* [Collected data]

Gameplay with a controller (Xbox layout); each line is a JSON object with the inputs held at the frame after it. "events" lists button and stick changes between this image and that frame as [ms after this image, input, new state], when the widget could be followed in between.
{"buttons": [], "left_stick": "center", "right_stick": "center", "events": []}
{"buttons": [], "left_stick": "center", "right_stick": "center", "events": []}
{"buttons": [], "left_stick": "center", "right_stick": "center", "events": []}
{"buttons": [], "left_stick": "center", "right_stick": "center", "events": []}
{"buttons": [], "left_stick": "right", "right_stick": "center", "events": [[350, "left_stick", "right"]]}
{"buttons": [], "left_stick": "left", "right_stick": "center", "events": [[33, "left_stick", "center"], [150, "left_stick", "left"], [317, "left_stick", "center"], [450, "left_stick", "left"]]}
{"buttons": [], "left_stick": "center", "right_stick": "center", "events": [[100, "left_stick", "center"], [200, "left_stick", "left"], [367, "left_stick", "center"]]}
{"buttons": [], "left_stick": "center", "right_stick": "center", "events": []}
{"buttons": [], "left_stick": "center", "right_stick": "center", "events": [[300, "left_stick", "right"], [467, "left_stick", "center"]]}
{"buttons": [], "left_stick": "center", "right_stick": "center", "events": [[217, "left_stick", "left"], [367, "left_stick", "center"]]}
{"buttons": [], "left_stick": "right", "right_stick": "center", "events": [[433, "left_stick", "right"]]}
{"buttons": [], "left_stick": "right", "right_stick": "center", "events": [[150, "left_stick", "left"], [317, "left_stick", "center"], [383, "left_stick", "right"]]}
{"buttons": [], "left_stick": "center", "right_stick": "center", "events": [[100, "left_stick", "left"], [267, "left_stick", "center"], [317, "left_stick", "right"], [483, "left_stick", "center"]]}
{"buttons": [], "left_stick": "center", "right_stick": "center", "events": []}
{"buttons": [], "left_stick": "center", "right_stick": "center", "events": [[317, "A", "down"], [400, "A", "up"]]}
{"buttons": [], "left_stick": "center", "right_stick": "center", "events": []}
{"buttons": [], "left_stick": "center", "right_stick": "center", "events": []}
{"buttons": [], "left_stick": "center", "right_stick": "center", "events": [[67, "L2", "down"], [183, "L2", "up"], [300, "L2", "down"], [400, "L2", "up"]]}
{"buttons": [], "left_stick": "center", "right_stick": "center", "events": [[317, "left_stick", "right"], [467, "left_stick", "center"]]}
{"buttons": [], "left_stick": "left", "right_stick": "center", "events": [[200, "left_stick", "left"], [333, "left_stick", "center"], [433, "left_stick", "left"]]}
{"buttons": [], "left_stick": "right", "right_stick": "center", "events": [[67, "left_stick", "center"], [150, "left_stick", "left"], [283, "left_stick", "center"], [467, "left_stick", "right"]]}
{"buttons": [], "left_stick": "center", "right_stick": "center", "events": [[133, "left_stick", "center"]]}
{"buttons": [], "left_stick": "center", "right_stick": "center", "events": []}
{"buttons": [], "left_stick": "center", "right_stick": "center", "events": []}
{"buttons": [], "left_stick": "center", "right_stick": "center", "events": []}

* [TASK ITEM] Search the records for the word "down". Copy every line that has it.

* [YOUR RESPONSE]
{"buttons": [], "left_stick": "center", "right_stick": "center", "events": [[317, "A", "down"], [400, "A", "up"]]}
{"buttons": [], "left_stick": "center", "right_stick": "center", "events": [[67, "L2", "down"], [183, "L2", "up"], [300, "L2", "down"], [400, "L2", "up"]]}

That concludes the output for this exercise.